A more presentable candidate this time: cerebral brow on angular face; pointed beard, thin lips, large all-seeing eyes; a deep but modest gravity.

“Huh. Wow.”

She circled the image with her finger. Lowered her face closer and closer to the screen. Tilted her head from side to side.

“Well, the beard,” she said, “that's kind of the same. The
forehead
, though, it's kinda slopy. I don't think it's…”

She drew back, squinted the image into focus one last time.

“No,” she said. “Not him.”

Her eyes met mine then. She took a long breath, and a welt of pink bled from her cheekbones.

“Good,” I said at last. “ 'Cause that's probably not Harriot either. Turns out we don't really have a definitive portrait of him. No one knows what he looked like.”

With a soft grunt, she heaved herself off the bed and stood for a long while, looking out the window. Unaware, probably, of the way her hair burned darker against the sun. The bloom of light on her arms.

“So tell me,” she said. “Did I pass?”

“The
second
test, yeah.”

“What was the first?”

I flipped the screen down and slid the laptop away.

“The
School of Night
test,” I said. “Thomas Harriot would never have used those words. They were Shakespeare's coinage, not his.”

“Harriot couldn't have taken the name for himself?”

“Why would he? By the time Shakespeare wrote his play, the School—if it ever existed—was almost certainly finished. They wouldn't have called themselves anything.”

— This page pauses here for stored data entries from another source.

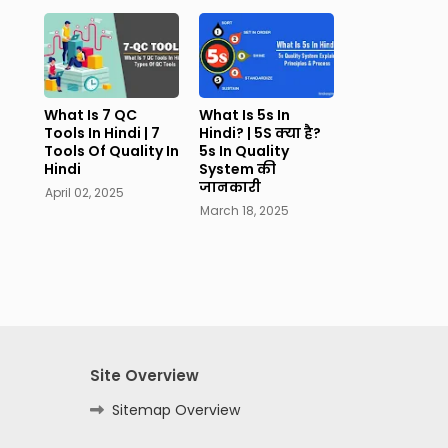
What Is 7 QC
What Is 5s In
Tools In Hindi | 7
Hindi? | 5S क्या है?
Tools Of Quality In
5s In Quality
Hindi
System की
जानकारी
April 02, 2025
March 18, 2025
Site Overview
Sitemap Overview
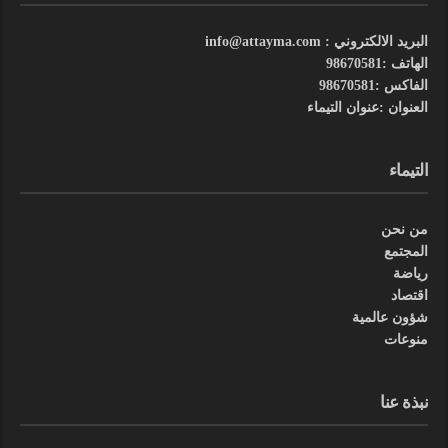
البريد الالكتروني : info@attayma.com
الهاتف :98670581
الفاكس :98670581
العنوان :عنوان التيماء
التيماء
من نحن
المجتمع
رياضة
اقتصاد
شؤون عالمية
منوعات
نبذة عنا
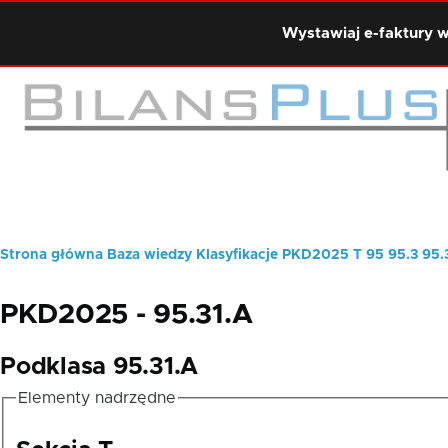
Przejdź do treści
Wystawiaj e-faktury w
Strona główna
Baza wiedzy
Klasyfikacje
PKD2025
T
95
95.3
95.
Ścieżka
nawigacyjna
PKD2025 - 95.31.A
Podklasa 95.31.A
Elementy nadrzędne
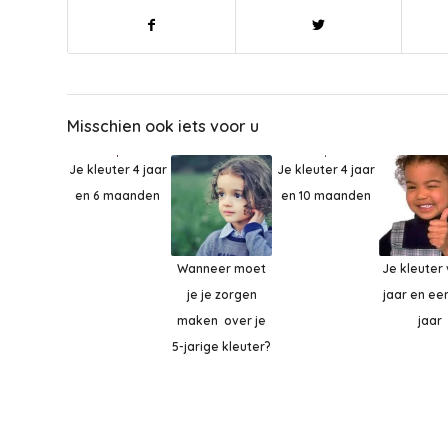
Misschien ook iets voor u
Je kleuter 4 jaar
Je kleuter 4 jaar
en 10 maanden
en 6 maanden
Wanneer moet
Je kleuter
je je zorgen
jaar en een
maken over je
jaar
5-jarige kleuter?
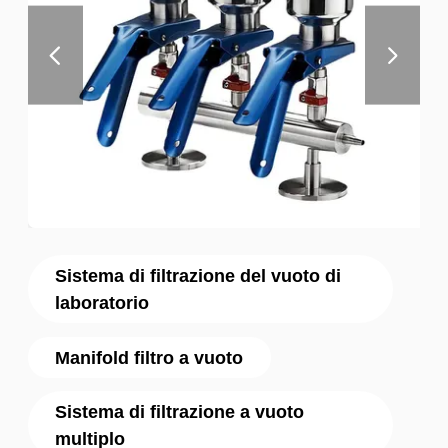
Sistema di filtrazione del vuoto di
laboratorio
Manifold filtro a vuoto
Sistema di filtrazione a vuoto
multiplo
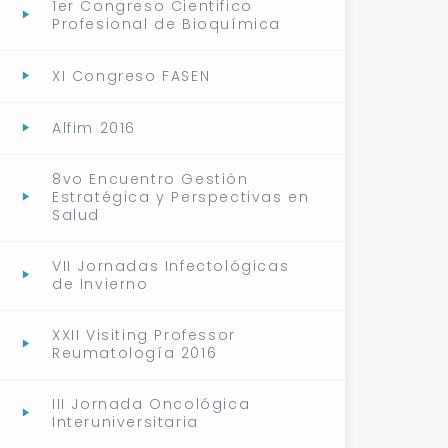
1er Congreso Cientifico
Profesional de Bioquímica
XI Congreso FASEN
Alfim 2016
8vo Encuentro Gestión
Estratégica y Perspectivas en
Salud
VII Jornadas Infectológicas
de Invierno
XXII Visiting Professor
Reumatología 2016
III Jornada Oncológica
Interuniversitaria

She turned around. Stared at me.

“So you've been indulging me, Henry.”

“No. I've been contextualizing you.”

She leaned back against the window frame. “Fuck your context,” she said.

It was the first time I'd heard her swear. But what struck me most was her tiredness. Her body was shutting down, just as it had yesterday in Stanton Park.

“If you'll excuse me,” she said. “I'd like to take a nap.”

I might have pointed out that she was in
my
room. Instead, I strolled down to what the motel called, with a certain wistfulness, its ocean veranda. The air was choked with salt, and just to the north of me, in an Adirondack chair, sat a blanketed Maltese dog, gazing out to sea like the doyenne of a sanatorium. We sat there, the two of us, for a good hour, I'd guess, watching the sea oats. And every time my attention flagged, there was Lily Pentzler to snap me back. Lily, with her Alice-blue face.

When I got back, Clarissa was still awake, looking up at the ceiling fan.


Washington Post
,” I said, tossing the paper onto the square of bed by her head. “It's got Lily's obit.”

“What does it say?”

“I don't know, I haven't read it.”

Clarissa snatched up the paper and riffled to the back of the Metro section.

“Hey, wait a minute,” she said. “You said she didn't have any family.”

“She didn't, as far as I know.”

“Well, according to this, there's a cousin. Joanna Frobisher. Of Hyattsville, Maryland.”

Hyattsville was a twenty-minute drive from Lily's apartment. But it wasn't the proximity that was butting up against my brain.